**What you have to do:**
Return the passage from the book review below that begins at the words "Few subjects have" and stops after "a threatened creature.", copied word for word.

**Excerpt to read:**
◆ ◆ ◆
Few subjects have received the loving attentiveness which Peter Matthiessen gives the men who live and fish along the eastern tip of Long Island. They are, as in the book’s subtitle, “surfmen and baymen,” or fishermen who fish in the surf and, in proper season, go to the bays and inlets of Long Island for scallops, clams, oysters, eels, and more. The tenderness suffusing this book is analogous to the feeling a naturalist shows for a vanishing species, the difference being that Matthiessen is one with the men he portrays, worries over, and loves in a way no naturalist can be with a threatened creature.
After graduation from Yale University in the early 1950’s, Matthiessen settled on Long Island and became a surfman and bayman. During his first three years, he worked for Ted Lester on a seine-haul crew. That is to say he netted fish from a boat in a mode not unlike that practiced by Jesus’ disciples. His career destiny eventually led him to other things—the books of fiction and nonfiction for which he is famous—but the three years on Lester’s boat made an impression on the writer which the intervening years have only served to deepen. As he says in Men’s Lives: The Surfmen and Baymen of the South Fork, the pleasures of a royalty check paled next to the rich daily involvement with water, wind, fish, and fellow workers. Matthiessen is a fisherman of the world as well as the waters of Long Island, however, and it is fortunate for his readers that he could not totally submerge his consciousness in the wordless tumble of the surf, that he followed his destiny as a writer, becoming a fisher of men. His present catch is a book crammed with anecdote, lore, diagrams, pencil drawings of nets and fish traps, and some wonderful photographs of the men working the surf and bays.
◆ ◆ ◆
**Provided data:**
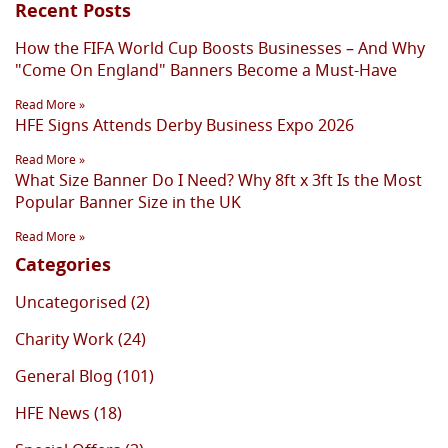
Recent Posts
How the FIFA World Cup Boosts Businesses – And Why
"Come On England" Banners Become a Must-Have
Read More »
HFE Signs Attends Derby Business Expo 2026
Read More »
What Size Banner Do I Need? Why 8ft x 3ft Is the Most
Popular Banner Size in the UK
Read More »
Categories
Uncategorised (2)
Charity Work (24)
General Blog (101)
HFE News (18)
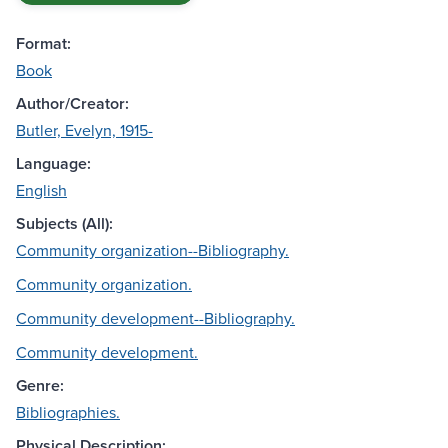
Format:
Book
Author/Creator:
Butler, Evelyn, 1915-
Language:
English
Subjects (All):
Community organization--Bibliography.
Community organization.
Community development--Bibliography.
Community development.
Genre:
Bibliographies.
Physical Description:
◆ ◆ ◆
**Response to the task:**
Few subjects have received the loving attentiveness which Peter Matthiessen gives the men who live and fish along the eastern tip of Long Island. They are, as in the book’s subtitle, “surfmen and baymen,” or fishermen who fish in the surf and, in proper season, go to the bays and inlets of Long Island for scallops, clams, oysters, eels, and more. The tenderness suffusing this book is analogous to the feeling a naturalist shows for a vanishing species, the difference being that Matthiessen is one with the men he portrays, worries over, and loves in a way no naturalist can be with a threatened creature.